Summary of the 1st day of NEPC Primary Colors of Education conference
The 5th NEPC Primary Colors of Education Conference was opened on Wednesday, December 1st. First day was focused on the ultimate and always out of reach goal, and that is inclusion in education, topic that is always actual, in the NEPC region and beyond.
The conference was opened by Ulviyya Mikailova, NEPC governing board president who welcomed all the participants and speakers in front of the Network.
Opening of the conference was followed by the keynote opening speech by Lana Jurko, NEPC executive director, presenting the overview of the progress of the inclusion process in the region, pointing out it’s major shortages and offering guidance for the areas that require more efforts in the future, such as preservice education of teachers and diversity of teachers, insufficient support personnel in the education system. Lana pointed out that COVID 19 crisis showed us how teachers are essential workers and major agents of change in the education and we have to support them to be champions of the inclusion while also acknowledging that among the teacher force there are also barriers that have to be addressed trough advocacy.
In the following panels, six projects and initiatives of NEPC and NEPC members were presented, all having strong focus on inclusion but addressing it from different levels and approaching different target groups.
In the first panel, Emergency funds: Different responses to crisis, topic of discussion was mitigating the effects of the pandemic on the education systems. As the implementation of the distance learning during the lockdown was one of the newly risen issues, it required more comprehensive exploration which resulted in data driven comparative study conducted by Centre for Education Policy. Moreover, school drop-out, that became even more significant and relevant issue during the pandemic, was addressed through the nudging technique intervention currently being piloted in Estonia. Finally, students participation, important right that was(is) severely endangered during the pandemic was addressed in Mongolia through the initiative that empowers students’ voice.

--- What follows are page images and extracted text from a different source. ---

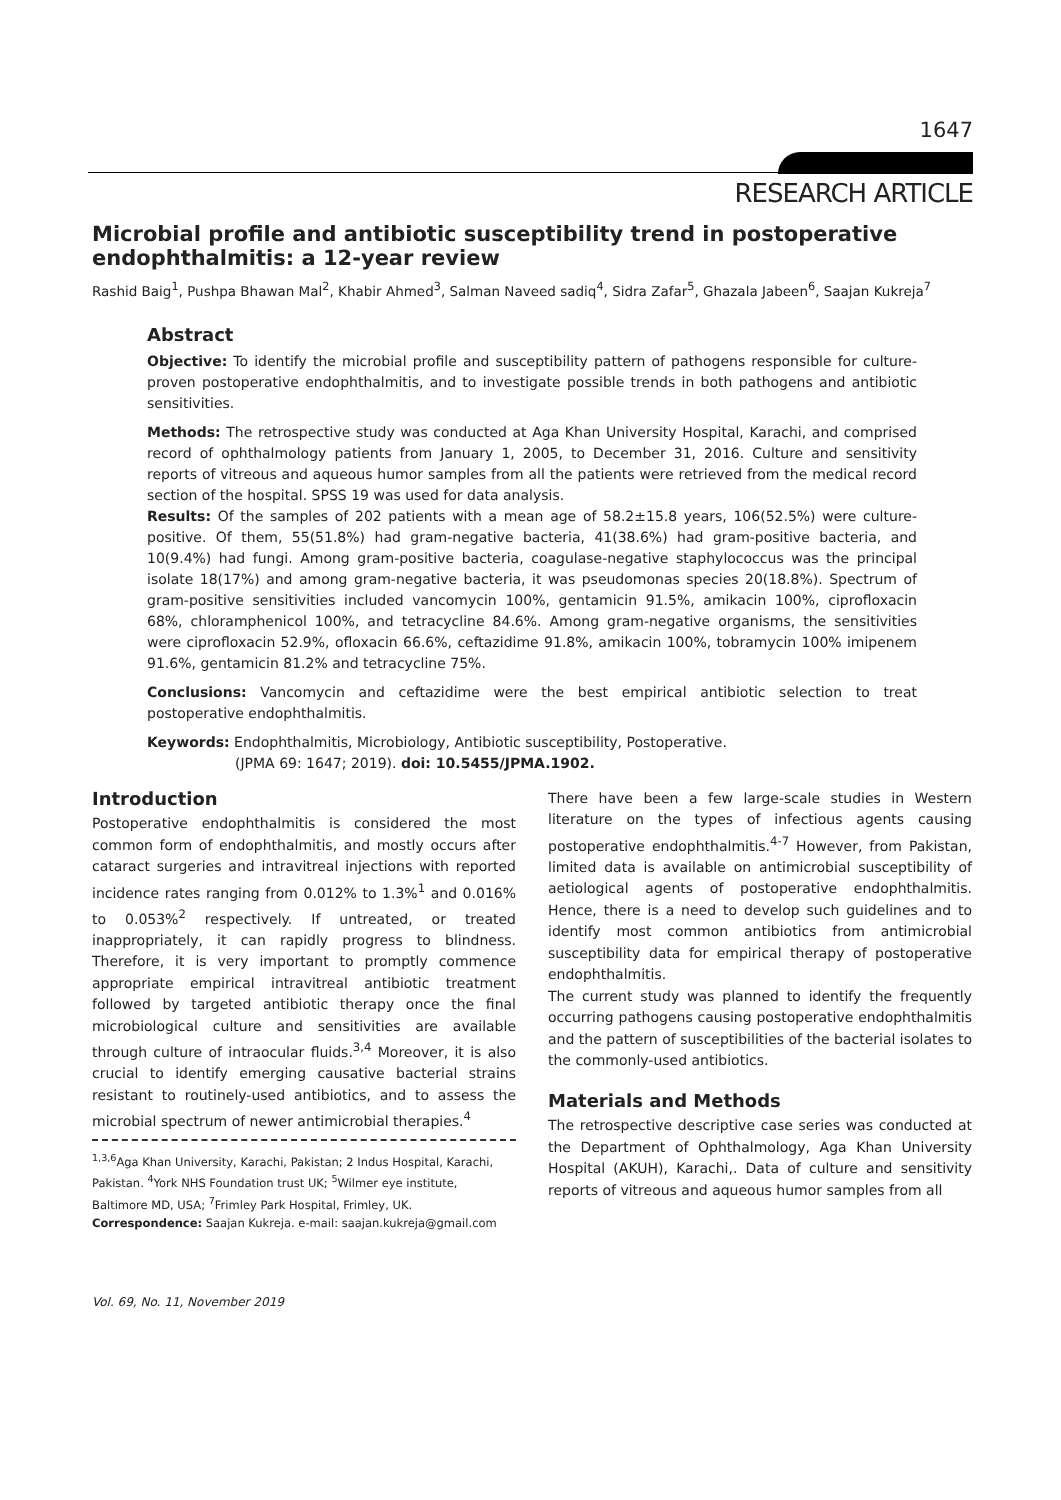1647
RESEARCH ARTICLE
Microbial profile and antibiotic susceptibility trend in postoperative endophthalmitis: a 12-year review
Rashid Baig<sup>1</sup>, Pushpa Bhawan Mal<sup>2</sup>, Khabir Ahmed<sup>3</sup>, Salman Naveed sadiq<sup>4</sup>, Sidra Zafar<sup>5</sup>, Ghazala Jabeen<sup>6</sup>, Saajan Kukreja<sup>7</sup>
Abstract
Objective: To identify the microbial profile and susceptibility pattern of pathogens responsible for culture-proven postoperative endophthalmitis, and to investigate possible trends in both pathogens and antibiotic sensitivities.
Methods: The retrospective study was conducted at Aga Khan University Hospital, Karachi, and comprised record of ophthalmology patients from January 1, 2005, to December 31, 2016. Culture and sensitivity reports of vitreous and aqueous humor samples from all the patients were retrieved from the medical record section of the hospital. SPSS 19 was used for data analysis.
Results: Of the samples of 202 patients with a mean age of 58.2±15.8 years, 106(52.5%) were culture-positive. Of them, 55(51.8%) had gram-negative bacteria, 41(38.6%) had gram-positive bacteria, and 10(9.4%) had fungi. Among gram-positive bacteria, coagulase-negative staphylococcus was the principal isolate 18(17%) and among gram-negative bacteria, it was pseudomonas species 20(18.8%). Spectrum of gram-positive sensitivities included vancomycin 100%, gentamicin 91.5%, amikacin 100%, ciprofloxacin 68%, chloramphenicol 100%, and tetracycline 84.6%. Among gram-negative organisms, the sensitivities were ciprofloxacin 52.9%, ofloxacin 66.6%, ceftazidime 91.8%, amikacin 100%, tobramycin 100% imipenem 91.6%, gentamicin 81.2% and tetracycline 75%.
Conclusions: Vancomycin and ceftazidime were the best empirical antibiotic selection to treat postoperative endophthalmitis.
Keywords: Endophthalmitis, Microbiology, Antibiotic susceptibility, Postoperative.
(JPMA 69: 1647; 2019). doi: 10.5455/JPMA.1902.
Introduction
Postoperative endophthalmitis is considered the most common form of endophthalmitis, and mostly occurs after cataract surgeries and intravitreal injections with reported incidence rates ranging from 0.012% to 1.3%<sup>1</sup> and 0.016% to 0.053%<sup>2</sup> respectively. If untreated, or treated inappropriately, it can rapidly progress to blindness. Therefore, it is very important to promptly commence appropriate empirical intravitreal antibiotic treatment followed by targeted antibiotic therapy once the final microbiological culture and sensitivities are available through culture of intraocular fluids.<sup>3,4</sup> Moreover, it is also crucial to identify emerging causative bacterial strains resistant to routinely-used antibiotics, and to assess the microbial spectrum of newer antimicrobial therapies.<sup>4</sup>
<sup>1,3,6</sup>Aga Khan University, Karachi, Pakistan; 2 Indus Hospital, Karachi, Pakistan. <sup>4</sup>York NHS Foundation trust UK; <sup>5</sup>Wilmer eye institute, Baltimore MD, USA; <sup>7</sup>Frimley Park Hospital, Frimley, UK.
Correspondence: Saajan Kukreja. e-mail: saajan.kukreja@gmail.com
Vol. 69, No. 11, November 2019
There have been a few large-scale studies in Western literature on the types of infectious agents causing postoperative endophthalmitis.<sup>4-7</sup> However, from Pakistan, limited data is available on antimicrobial susceptibility of aetiological agents of postoperative endophthalmitis. Hence, there is a need to develop such guidelines and to identify most common antibiotics from antimicrobial susceptibility data for empirical therapy of postoperative endophthalmitis.
The current study was planned to identify the frequently occurring pathogens causing postoperative endophthalmitis and the pattern of susceptibilities of the bacterial isolates to the commonly-used antibiotics.
Materials and Methods
The retrospective descriptive case series was conducted at the Department of Ophthalmology, Aga Khan University Hospital (AKUH), Karachi,. Data of culture and sensitivity reports of vitreous and aqueous humor samples from all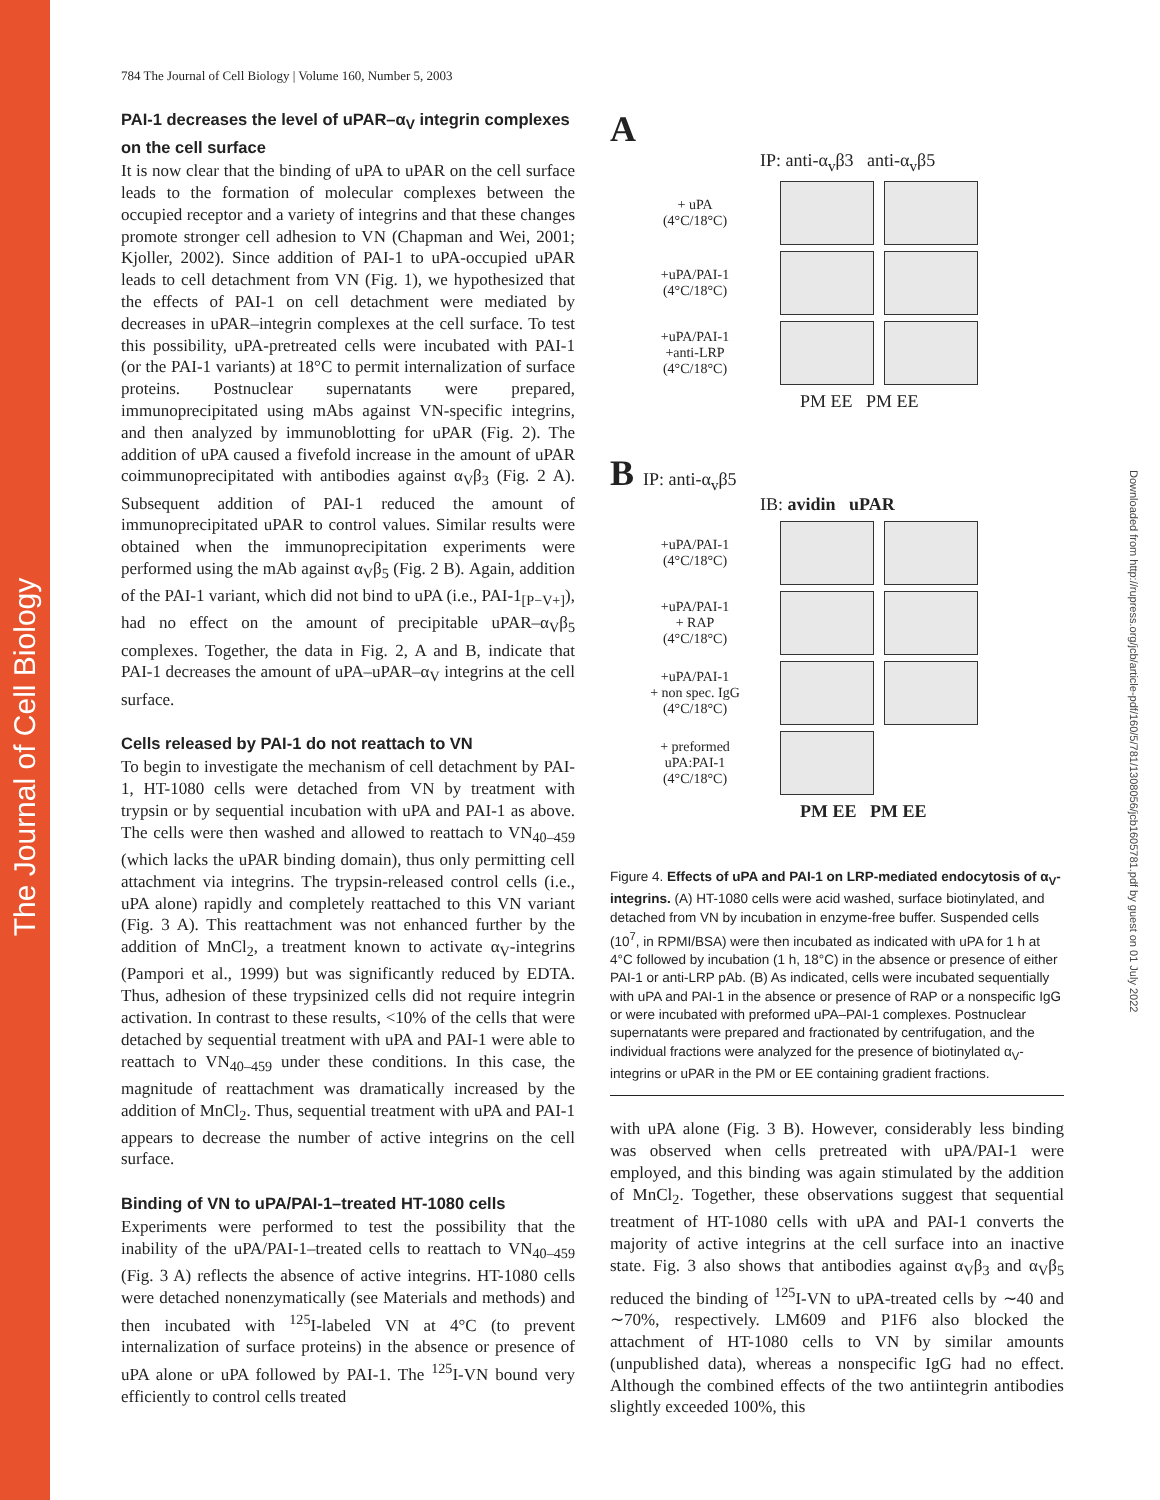The Journal of Cell Biology
Downloaded from http://rupress.org/jcb/article-pdf/160/5/781/1308056/jcb1605781.pdf by guest on 01 July 2022
784 The Journal of Cell Biology | Volume 160, Number 5, 2003
PAI-1 decreases the level of uPAR–α<sub>V</sub> integrin complexes on the cell surface
It is now clear that the binding of uPA to uPAR on the cell surface leads to the formation of molecular complexes between the occupied receptor and a variety of integrins and that these changes promote stronger cell adhesion to VN (Chapman and Wei, 2001; Kjoller, 2002). Since addition of PAI-1 to uPA-occupied uPAR leads to cell detachment from VN (Fig. 1), we hypothesized that the effects of PAI-1 on cell detachment were mediated by decreases in uPAR–integrin complexes at the cell surface. To test this possibility, uPA-pretreated cells were incubated with PAI-1 (or the PAI-1 variants) at 18°C to permit internalization of surface proteins. Postnuclear supernatants were prepared, immunoprecipitated using mAbs against VN-specific integrins, and then analyzed by immunoblotting for uPAR (Fig. 2). The addition of uPA caused a fivefold increase in the amount of uPAR coimmunoprecipitated with antibodies against α<sub>V</sub>β<sub>3</sub> (Fig. 2 A). Subsequent addition of PAI-1 reduced the amount of immunoprecipitated uPAR to control values. Similar results were obtained when the immunoprecipitation experiments were performed using the mAb against α<sub>V</sub>β<sub>5</sub> (Fig. 2 B). Again, addition of the PAI-1 variant, which did not bind to uPA (i.e., PAI-1<sub>[P−V+]</sub>), had no effect on the amount of precipitable uPAR–α<sub>V</sub>β<sub>5</sub> complexes. Together, the data in Fig. 2, A and B, indicate that PAI-1 decreases the amount of uPA–uPAR–α<sub>V</sub> integrins at the cell surface.
Cells released by PAI-1 do not reattach to VN
To begin to investigate the mechanism of cell detachment by PAI-1, HT-1080 cells were detached from VN by treatment with trypsin or by sequential incubation with uPA and PAI-1 as above. The cells were then washed and allowed to reattach to VN<sub>40–459</sub> (which lacks the uPAR binding domain), thus only permitting cell attachment via integrins. The trypsin-released control cells (i.e., uPA alone) rapidly and completely reattached to this VN variant (Fig. 3 A). This reattachment was not enhanced further by the addition of MnCl<sub>2</sub>, a treatment known to activate α<sub>V</sub>-integrins (Pampori et al., 1999) but was significantly reduced by EDTA. Thus, adhesion of these trypsinized cells did not require integrin activation. In contrast to these results, <10% of the cells that were detached by sequential treatment with uPA and PAI-1 were able to reattach to VN<sub>40–459</sub> under these conditions. In this case, the magnitude of reattachment was dramatically increased by the addition of MnCl<sub>2</sub>. Thus, sequential treatment with uPA and PAI-1 appears to decrease the number of active integrins on the cell surface.
Binding of VN to uPA/PAI-1–treated HT-1080 cells
Experiments were performed to test the possibility that the inability of the uPA/PAI-1–treated cells to reattach to VN<sub>40–459</sub> (Fig. 3 A) reflects the absence of active integrins. HT-1080 cells were detached nonenzymatically (see Materials and methods) and then incubated with <sup>125</sup>I-labeled VN at 4°C (to prevent internalization of surface proteins) in the absence or presence of uPA alone or uPA followed by PAI-1. The <sup>125</sup>I-VN bound very efficiently to control cells treated
A
IP: anti-α<sub>v</sub>β3 anti-α<sub>v</sub>β5
+ uPA
(4°C/18°C)
+uPA/PAI-1
(4°C/18°C)
+uPA/PAI-1
+anti-LRP
(4°C/18°C)
PM EE PM EE
B IP: anti-α<sub>v</sub>β5
IB: avidin uPAR
+uPA/PAI-1
(4°C/18°C)
+uPA/PAI-1
+ RAP
(4°C/18°C)
+uPA/PAI-1
+ non spec. IgG
(4°C/18°C)
+ preformed
uPA:PAI-1
(4°C/18°C)
PM EE PM EE
Figure 4. Effects of uPA and PAI-1 on LRP-mediated endocytosis of α<sub>V</sub>-integrins. (A) HT-1080 cells were acid washed, surface biotinylated, and detached from VN by incubation in enzyme-free buffer. Suspended cells (10<sup>7</sup>, in RPMI/BSA) were then incubated as indicated with uPA for 1 h at 4°C followed by incubation (1 h, 18°C) in the absence or presence of either PAI-1 or anti-LRP pAb. (B) As indicated, cells were incubated sequentially with uPA and PAI-1 in the absence or presence of RAP or a nonspecific IgG or were incubated with preformed uPA–PAI-1 complexes. Postnuclear supernatants were prepared and fractionated by centrifugation, and the individual fractions were analyzed for the presence of biotinylated α<sub>V</sub>-integrins or uPAR in the PM or EE containing gradient fractions.
with uPA alone (Fig. 3 B). However, considerably less binding was observed when cells pretreated with uPA/PAI-1 were employed, and this binding was again stimulated by the addition of MnCl<sub>2</sub>. Together, these observations suggest that sequential treatment of HT-1080 cells with uPA and PAI-1 converts the majority of active integrins at the cell surface into an inactive state. Fig. 3 also shows that antibodies against α<sub>V</sub>β<sub>3</sub> and α<sub>V</sub>β<sub>5</sub> reduced the binding of <sup>125</sup>I-VN to uPA-treated cells by ∼40 and ∼70%, respectively. LM609 and P1F6 also blocked the attachment of HT-1080 cells to VN by similar amounts (unpublished data), whereas a nonspecific IgG had no effect. Although the combined effects of the two antiintegrin antibodies slightly exceeded 100%, this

In the second panel, Tackling inequality and fostering inclusion: Is participation the key?, the issue of inequality and reaching inclusion in the education was discussed through the experiences from the implementation of the projects with strong participation and policy dimensions that target different groups. Trough the ARISE – Action for Reducing Inequalities in Education project, the overview of the obstacles for inclusion and equality on the systemic level (Comparative report) was provided and the importance of involving not only education stakeholders but also the community was revealed. Moreover, the inevitable significance of the competent school leaders for the inclusive and democratic school culture was emphasised by the experiences from the HEAD: Empowering School Principals for Inclusive School Culture project (Report on school principals’ needs). Finally, trough the Start the Change – Intercultural Education and Active Citizenship Actions to Prevent Radicalization project, inspiring initiatives and activities that empower students’ voices based on the students’ needs were shared.